Chroniques littéraires autour de la littérature de voyage et des écrivains voyageurs.
mardi 20 décembre 2011
J'ai lu "Karen et moi" de Nathalie Skowronek
Nathalie Skowronek
Karen et moi
Arléa 2011
« J’avais une ferme en Afrique. Au pied des montagnes du Ngong. »

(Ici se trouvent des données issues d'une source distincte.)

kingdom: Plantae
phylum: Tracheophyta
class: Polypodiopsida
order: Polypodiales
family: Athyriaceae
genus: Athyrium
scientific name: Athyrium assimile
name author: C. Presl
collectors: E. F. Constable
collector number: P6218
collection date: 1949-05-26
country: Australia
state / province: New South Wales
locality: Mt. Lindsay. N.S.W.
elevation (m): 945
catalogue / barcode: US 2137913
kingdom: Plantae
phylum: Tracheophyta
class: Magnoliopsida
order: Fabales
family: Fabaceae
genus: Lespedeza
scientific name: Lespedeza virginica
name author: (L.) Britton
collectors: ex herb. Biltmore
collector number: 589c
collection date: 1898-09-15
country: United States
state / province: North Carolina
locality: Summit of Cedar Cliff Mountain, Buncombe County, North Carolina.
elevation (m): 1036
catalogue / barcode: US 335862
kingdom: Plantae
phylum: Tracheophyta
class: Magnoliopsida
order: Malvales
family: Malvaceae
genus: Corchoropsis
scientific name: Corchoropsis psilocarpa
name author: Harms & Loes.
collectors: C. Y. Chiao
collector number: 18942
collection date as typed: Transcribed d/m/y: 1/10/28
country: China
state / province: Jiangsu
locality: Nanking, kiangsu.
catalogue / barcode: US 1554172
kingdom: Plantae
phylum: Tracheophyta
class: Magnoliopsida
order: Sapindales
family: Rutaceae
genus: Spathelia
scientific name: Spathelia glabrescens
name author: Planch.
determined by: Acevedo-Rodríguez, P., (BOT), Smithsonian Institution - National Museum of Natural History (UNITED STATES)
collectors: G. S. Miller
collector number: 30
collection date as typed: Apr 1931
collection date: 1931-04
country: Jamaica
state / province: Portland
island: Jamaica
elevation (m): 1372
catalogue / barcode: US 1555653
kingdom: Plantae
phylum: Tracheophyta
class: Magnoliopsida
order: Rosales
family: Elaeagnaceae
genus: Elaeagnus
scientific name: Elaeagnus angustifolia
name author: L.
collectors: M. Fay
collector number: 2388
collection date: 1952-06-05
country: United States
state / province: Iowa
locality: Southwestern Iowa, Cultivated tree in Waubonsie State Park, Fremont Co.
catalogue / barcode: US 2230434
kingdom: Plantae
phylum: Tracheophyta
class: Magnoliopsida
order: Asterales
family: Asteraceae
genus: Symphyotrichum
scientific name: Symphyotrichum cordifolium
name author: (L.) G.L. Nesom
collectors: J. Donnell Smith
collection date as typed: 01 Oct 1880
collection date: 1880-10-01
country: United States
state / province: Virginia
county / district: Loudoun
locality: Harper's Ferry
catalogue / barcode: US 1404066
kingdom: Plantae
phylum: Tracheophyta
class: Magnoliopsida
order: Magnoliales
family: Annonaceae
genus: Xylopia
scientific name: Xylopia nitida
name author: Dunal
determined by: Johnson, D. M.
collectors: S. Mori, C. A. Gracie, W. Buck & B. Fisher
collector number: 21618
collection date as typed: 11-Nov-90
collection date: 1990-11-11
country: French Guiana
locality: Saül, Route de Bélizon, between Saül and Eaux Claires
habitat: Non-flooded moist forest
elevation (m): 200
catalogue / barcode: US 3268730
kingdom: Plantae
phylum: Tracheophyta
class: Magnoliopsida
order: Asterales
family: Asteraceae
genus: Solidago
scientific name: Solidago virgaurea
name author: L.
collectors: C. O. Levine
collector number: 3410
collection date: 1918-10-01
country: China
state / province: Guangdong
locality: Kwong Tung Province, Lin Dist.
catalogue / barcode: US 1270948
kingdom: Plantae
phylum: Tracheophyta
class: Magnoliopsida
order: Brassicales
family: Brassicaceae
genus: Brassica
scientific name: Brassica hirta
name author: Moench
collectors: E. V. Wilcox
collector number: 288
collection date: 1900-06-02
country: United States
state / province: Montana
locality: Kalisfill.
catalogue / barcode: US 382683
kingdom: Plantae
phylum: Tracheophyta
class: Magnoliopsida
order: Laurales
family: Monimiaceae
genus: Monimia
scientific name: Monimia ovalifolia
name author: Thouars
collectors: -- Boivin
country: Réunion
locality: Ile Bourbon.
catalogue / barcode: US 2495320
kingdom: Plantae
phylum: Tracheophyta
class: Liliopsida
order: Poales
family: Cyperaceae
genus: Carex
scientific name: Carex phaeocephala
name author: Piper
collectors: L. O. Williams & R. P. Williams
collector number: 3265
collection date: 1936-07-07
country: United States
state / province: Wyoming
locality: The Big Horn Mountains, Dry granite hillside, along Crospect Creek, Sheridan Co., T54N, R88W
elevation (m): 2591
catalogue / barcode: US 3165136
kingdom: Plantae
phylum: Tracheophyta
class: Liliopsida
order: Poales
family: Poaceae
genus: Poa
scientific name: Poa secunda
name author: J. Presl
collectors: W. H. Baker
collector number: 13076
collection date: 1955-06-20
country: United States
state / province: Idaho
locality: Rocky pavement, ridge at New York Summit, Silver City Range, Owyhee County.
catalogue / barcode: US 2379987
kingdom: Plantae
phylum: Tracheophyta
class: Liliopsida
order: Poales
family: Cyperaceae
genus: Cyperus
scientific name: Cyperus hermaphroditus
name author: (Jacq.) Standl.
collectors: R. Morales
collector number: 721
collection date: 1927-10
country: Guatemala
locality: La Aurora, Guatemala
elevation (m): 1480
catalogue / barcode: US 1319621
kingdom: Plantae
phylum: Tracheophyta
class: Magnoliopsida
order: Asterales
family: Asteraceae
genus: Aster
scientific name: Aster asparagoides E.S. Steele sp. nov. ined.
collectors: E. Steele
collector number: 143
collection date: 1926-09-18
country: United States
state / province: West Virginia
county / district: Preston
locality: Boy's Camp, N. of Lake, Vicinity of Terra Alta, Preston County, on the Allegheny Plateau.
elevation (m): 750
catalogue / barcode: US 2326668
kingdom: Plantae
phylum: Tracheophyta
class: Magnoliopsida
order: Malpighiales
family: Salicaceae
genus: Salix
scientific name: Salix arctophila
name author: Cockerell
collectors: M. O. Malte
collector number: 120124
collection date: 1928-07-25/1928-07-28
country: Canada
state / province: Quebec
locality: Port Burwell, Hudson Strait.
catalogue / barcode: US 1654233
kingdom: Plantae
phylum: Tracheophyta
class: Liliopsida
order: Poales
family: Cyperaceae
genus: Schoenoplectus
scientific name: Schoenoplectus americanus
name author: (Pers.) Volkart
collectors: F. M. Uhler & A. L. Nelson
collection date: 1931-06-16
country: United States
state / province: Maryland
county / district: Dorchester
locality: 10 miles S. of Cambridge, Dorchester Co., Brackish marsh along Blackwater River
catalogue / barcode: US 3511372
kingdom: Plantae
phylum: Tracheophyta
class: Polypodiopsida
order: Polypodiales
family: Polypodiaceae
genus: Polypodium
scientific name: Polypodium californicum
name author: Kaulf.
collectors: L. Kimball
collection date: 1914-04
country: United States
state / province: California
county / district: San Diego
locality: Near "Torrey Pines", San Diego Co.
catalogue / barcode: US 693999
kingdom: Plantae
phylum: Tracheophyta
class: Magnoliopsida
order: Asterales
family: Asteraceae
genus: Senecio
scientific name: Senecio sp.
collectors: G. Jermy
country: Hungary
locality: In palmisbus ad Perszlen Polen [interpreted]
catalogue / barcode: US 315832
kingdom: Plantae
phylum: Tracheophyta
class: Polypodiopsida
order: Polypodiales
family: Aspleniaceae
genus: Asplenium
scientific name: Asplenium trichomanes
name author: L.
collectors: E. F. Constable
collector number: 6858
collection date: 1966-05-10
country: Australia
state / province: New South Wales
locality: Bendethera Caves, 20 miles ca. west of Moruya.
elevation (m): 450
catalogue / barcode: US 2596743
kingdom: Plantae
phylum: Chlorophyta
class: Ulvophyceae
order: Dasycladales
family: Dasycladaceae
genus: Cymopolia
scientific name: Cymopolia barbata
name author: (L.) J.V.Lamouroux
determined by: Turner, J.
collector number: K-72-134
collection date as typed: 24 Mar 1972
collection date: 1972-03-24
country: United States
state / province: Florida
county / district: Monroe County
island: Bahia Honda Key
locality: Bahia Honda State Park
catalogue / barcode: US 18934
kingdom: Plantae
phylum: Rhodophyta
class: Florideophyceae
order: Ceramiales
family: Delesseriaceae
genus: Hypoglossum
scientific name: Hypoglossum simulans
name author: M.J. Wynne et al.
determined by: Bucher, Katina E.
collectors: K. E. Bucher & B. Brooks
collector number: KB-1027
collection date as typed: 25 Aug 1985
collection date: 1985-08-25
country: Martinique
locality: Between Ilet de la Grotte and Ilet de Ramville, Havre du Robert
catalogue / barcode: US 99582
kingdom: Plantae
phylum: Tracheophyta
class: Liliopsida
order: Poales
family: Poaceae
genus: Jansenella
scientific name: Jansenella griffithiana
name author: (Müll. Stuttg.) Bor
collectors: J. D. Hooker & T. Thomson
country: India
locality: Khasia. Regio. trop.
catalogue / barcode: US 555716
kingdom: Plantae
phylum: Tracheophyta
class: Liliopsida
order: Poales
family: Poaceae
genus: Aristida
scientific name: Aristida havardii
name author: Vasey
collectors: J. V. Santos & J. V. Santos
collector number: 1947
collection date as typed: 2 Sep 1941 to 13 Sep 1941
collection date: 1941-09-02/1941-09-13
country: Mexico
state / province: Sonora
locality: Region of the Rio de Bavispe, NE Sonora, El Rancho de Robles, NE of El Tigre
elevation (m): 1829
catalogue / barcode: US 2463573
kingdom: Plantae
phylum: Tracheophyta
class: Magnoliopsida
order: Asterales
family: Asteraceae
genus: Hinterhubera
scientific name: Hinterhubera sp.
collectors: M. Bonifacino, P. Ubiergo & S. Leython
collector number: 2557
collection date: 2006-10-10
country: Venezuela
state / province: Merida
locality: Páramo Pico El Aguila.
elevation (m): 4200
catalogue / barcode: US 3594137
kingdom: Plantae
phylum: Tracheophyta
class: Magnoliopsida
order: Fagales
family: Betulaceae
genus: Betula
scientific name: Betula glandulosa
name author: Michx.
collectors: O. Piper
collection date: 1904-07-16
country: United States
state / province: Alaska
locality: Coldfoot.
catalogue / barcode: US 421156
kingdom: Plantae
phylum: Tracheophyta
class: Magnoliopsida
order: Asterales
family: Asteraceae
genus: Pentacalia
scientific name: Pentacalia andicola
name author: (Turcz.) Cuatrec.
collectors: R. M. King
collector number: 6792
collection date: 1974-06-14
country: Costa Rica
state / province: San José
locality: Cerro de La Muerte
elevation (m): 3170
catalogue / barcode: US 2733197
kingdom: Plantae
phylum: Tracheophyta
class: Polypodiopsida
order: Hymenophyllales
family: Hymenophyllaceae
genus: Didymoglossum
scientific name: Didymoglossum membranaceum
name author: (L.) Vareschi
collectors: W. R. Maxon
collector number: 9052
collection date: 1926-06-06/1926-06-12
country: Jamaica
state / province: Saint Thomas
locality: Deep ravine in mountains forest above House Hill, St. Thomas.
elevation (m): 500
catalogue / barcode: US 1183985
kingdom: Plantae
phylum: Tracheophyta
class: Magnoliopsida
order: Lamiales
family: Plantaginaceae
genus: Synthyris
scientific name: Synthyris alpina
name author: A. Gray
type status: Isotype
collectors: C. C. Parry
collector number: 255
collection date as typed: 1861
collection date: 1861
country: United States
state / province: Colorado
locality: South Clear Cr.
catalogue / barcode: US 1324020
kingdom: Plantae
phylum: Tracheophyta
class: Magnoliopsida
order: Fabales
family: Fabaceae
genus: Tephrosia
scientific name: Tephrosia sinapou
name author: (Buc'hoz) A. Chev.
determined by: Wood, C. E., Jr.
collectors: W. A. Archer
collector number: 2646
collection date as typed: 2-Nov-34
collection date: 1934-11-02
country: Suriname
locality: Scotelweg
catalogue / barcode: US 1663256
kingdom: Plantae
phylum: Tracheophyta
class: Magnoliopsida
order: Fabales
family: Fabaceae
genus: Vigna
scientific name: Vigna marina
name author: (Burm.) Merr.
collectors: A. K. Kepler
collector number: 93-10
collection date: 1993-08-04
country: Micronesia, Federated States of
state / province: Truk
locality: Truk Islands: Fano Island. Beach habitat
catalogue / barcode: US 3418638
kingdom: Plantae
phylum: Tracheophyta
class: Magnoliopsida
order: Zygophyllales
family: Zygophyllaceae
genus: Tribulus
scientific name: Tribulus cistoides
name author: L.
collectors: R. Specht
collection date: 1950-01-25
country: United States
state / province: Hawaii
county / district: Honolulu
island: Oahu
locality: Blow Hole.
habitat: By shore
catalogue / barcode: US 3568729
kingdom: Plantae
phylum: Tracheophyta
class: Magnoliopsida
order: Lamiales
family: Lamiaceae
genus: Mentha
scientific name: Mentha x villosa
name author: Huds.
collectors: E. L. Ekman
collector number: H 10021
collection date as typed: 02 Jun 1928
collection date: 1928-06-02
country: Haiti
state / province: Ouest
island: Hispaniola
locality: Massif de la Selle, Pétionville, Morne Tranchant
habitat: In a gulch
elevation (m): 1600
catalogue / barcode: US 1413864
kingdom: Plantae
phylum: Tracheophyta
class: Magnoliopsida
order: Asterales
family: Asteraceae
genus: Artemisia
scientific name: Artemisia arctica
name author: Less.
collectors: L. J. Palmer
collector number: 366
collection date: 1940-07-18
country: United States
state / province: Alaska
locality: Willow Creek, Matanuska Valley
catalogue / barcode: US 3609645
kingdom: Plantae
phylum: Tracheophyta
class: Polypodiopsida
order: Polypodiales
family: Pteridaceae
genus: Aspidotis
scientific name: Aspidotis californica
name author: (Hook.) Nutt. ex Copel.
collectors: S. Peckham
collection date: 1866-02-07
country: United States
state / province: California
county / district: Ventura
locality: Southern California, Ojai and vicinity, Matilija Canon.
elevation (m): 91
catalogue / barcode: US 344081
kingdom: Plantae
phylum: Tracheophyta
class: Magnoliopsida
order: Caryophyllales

La narratrice de Karen et moi (qui est peut-être l’auteure, peut-être pas, il est indiqué « roman » sur la page de titre), découvre Karen Blixen à l’âge de onze ans, sous une tente, au Kenya, lors d’un voyage avec ses parents. La Ferme africaine est une révélation. La révélation que les vies des un(e)s et des autres se ressemblent. La révélation que les vies des un(e)s peuvent aider les autres à vivre. Et alors que rien ne la destinait à l’écriture – mais nos choix sont-ils des choix ? devenir vendeuse dans une boutique est-il un choix ? – écrire la vie de Karen Blixen sera un objectif obsédant. Parce qu’elle sent qu’écrire cette vie va l’aider à réaliser la sienne.
Le père de Karen se suicide quand elle a dix ans. Il lègue son héritage à sa « fille préférée ». Le père de la narratrice « donne parfois l’impression d’être le spectateur de sa propre vie. » A l’âge de vingt-six ans Karen part en Afrique avec un homme qui n’est pas celui qu’elle aime. Mais elle a d’autres rêves, et c’est peut-être le bon moment. Sa mère la soutient. La narratrice, qui a pourtant appris de son grand-père « ce qu’étaient ces sentiments d’urgence et de précarité, lui qui ne sortait jamais de chez lui sans une petite bourse remplie de diamants, son passeport pour pouvoir tout quitter, s’enfuir à tout instant », ne sait pas encore si elle doit continuer de faire semblant ou de tout lâcher.
Au fil du temps, de la narration, de la biographie, nous passons en permanence de paragraphes consacrés à Karen Blixen – à sa personnalité, aux traits les plus marquants de sa personnalité, de son caractère, à ses aventures, aux significations de ces aventures, de sa quête, de ses échecs – à des paragraphes dans lesquels la narratrice analyse son propre comportement à la lumière de celui de Karen, la femme modèle, son comportement dans la vie, dans ses relations avec les autres, et aussi sa relation avec l’écriture.
« Je le porte en moi, ce livre que je voudrais écrire. Je voudrais raconter la vie de Karen Blixen. Cette femme me parle. Karen est ma sœur, son chemin est le mien. Je voudrais dire ses désirs, ses épreuves, son besoin d’exister. Tracer les contours de ce qui l’amène à créer. J’ai l’impression qu’en parlant d’elle j’arriverai à parler de moi. Je suis lasse, lasse de mentir. Et comme Karen, j’ai l’espoir que l’écriture pourra me sauver. »
Cette phrase résume le livre, et la rédaction du livre dans le livre se poursuit donc, avec tous les grands moments de la vie de Karen, et notamment sa rencontre avec Denys. Et le retour au pays, après l’échec en Afrique. Mais un retour qui ramène une expérience et un contenu qui servira plus tard dans les contes et les récits. Quelques belles phrases, pleines d’émotion, et de sens. « Elle a vendu ses terres, sa maison, ses meubles, sa vaisselle, son horloge, ses vêtements. Elle n’emporte que treize malles contenant les restes de ses dix-sept années passées au Kenya. Et notamment ses verres en cristal : les lèvres et les mains de mes amis les avaient touchés, je n’ai pas pu m’en séparer. »
Treize malles et quelques verres, n’est-ce pas suffisant, semblent nous dire Karen et la narratrice ? Qu’est-ce qui est important dans la vie, dans sa vie ? Qu’est-ce que l’on reçoit, qu’est-ce que l’on transmet ? Et comment ? Et quel est le poids de la société, des conventions contre lesquelles il faut faire attention, au risque de se laisser enfermer ? Finalement le message de Karen pourrait être : « ne pas craindre d’avoir de grands rêves, aller voir le vaste monde, placer la liberté au plus haut. »
Les premières lignes : « Les volumes s’accumulent sur la table de mon bureau. Des éditions courantes, des traductions. Je les classe en piles et corne des pages. Je prends des notes, aussi. Dans le tas, il y a un essai en danois sur le père de Karen – je ne lis pas le danois, mais il me semble me rapprocher d’elle –, quelques ouvrages illustrés, puis les romans, les contes et la correspondance. Appuyés contre la fenêtre, d’autres livres, mes compagnons de route, les Mémoires d’Hadrien, Aurélien, L’Appel de la forêt. Ils me servent de repères. » Ed. Arléa 2011.